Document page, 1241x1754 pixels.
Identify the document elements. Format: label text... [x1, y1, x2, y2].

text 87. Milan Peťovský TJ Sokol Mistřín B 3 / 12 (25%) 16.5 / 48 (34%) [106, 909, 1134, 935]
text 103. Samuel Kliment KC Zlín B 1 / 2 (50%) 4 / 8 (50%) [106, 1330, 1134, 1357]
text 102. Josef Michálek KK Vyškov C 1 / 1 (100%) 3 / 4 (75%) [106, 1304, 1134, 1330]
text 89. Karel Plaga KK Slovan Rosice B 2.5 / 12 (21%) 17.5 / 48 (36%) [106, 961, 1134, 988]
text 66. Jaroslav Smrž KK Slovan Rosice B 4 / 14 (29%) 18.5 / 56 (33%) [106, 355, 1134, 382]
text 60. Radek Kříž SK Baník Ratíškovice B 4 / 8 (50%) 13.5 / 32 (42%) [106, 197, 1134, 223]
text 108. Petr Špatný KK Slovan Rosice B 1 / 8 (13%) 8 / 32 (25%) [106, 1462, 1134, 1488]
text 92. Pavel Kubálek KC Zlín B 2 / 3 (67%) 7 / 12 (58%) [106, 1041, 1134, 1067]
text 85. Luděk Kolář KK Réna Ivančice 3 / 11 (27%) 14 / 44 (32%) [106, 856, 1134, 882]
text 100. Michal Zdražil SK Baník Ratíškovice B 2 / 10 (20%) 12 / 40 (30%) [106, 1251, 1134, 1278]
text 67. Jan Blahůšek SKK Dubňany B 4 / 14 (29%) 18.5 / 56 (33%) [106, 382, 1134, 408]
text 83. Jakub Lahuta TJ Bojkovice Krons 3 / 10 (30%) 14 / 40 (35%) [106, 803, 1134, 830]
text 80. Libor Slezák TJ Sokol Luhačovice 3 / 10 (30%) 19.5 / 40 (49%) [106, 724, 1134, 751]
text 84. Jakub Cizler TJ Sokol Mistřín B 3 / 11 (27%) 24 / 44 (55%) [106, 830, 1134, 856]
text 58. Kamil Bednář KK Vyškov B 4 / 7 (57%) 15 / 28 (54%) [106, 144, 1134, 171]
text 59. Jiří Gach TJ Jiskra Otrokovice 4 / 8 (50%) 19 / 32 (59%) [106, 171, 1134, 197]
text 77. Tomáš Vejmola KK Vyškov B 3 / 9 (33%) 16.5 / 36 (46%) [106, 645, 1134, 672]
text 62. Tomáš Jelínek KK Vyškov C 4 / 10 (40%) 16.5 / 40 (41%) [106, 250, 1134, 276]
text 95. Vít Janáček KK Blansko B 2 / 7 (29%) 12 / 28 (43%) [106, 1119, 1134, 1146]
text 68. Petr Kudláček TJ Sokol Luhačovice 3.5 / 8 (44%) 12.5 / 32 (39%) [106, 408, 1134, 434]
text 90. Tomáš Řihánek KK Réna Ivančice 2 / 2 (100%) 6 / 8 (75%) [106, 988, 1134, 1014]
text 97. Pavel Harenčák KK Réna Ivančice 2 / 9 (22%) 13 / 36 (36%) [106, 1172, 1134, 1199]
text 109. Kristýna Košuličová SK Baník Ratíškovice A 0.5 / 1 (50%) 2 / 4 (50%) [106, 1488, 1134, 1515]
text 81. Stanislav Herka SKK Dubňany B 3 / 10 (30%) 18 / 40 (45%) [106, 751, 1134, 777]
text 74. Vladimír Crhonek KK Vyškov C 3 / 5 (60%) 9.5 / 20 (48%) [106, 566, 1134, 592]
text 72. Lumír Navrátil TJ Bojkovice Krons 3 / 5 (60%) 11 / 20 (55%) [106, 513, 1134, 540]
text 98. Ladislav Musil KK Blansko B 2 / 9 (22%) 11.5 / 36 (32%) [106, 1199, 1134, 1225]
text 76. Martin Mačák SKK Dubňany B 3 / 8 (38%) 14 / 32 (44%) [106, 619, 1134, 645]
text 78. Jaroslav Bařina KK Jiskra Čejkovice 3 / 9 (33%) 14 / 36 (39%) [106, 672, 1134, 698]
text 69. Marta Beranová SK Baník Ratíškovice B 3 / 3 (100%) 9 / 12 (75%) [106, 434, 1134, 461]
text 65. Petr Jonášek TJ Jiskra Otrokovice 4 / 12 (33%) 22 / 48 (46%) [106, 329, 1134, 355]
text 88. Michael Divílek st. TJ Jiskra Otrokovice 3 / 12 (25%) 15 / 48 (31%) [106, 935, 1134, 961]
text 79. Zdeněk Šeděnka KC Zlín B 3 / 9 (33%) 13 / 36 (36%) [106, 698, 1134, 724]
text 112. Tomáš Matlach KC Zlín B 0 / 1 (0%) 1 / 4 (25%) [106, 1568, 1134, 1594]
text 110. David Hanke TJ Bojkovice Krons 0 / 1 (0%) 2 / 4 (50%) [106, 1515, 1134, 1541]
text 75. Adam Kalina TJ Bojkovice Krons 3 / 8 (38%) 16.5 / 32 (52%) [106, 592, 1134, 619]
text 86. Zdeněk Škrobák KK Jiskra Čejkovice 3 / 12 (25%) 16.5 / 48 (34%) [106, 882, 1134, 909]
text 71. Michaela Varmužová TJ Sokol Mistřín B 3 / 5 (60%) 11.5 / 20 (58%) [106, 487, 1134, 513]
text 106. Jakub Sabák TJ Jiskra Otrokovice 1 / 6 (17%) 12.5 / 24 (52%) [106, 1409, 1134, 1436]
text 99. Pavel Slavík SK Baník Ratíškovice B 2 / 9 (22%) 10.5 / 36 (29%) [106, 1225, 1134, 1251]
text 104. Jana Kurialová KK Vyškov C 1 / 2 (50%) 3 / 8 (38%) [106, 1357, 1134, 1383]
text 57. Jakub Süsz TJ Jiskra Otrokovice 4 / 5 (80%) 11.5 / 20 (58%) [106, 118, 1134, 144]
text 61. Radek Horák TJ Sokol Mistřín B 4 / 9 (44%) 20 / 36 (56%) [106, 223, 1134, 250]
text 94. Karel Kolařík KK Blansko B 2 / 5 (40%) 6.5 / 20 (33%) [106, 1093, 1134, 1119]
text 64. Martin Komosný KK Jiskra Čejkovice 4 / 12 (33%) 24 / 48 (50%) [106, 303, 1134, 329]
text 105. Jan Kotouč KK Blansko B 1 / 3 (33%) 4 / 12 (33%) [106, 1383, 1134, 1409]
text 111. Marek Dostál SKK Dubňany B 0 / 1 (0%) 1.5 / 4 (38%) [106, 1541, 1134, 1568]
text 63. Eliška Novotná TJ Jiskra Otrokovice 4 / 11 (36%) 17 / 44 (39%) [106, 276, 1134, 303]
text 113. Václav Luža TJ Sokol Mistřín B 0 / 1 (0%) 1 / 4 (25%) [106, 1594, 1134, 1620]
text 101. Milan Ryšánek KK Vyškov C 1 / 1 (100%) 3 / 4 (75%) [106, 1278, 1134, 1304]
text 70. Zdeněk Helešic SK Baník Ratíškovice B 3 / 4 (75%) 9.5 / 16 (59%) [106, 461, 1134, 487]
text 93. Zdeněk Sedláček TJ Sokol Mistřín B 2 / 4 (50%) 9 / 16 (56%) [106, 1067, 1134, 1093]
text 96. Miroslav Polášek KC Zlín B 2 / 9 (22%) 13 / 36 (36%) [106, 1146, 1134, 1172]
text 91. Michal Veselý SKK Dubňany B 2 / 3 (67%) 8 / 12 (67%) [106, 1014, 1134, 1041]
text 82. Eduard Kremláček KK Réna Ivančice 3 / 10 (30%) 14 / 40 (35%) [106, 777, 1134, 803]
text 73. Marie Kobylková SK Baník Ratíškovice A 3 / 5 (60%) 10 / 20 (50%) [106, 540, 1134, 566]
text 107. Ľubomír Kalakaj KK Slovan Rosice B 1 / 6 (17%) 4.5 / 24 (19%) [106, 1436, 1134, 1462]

### Directive
Tally the lines of the data that contain the string "Karel", and report nothing but the tally.

### Exercise result
2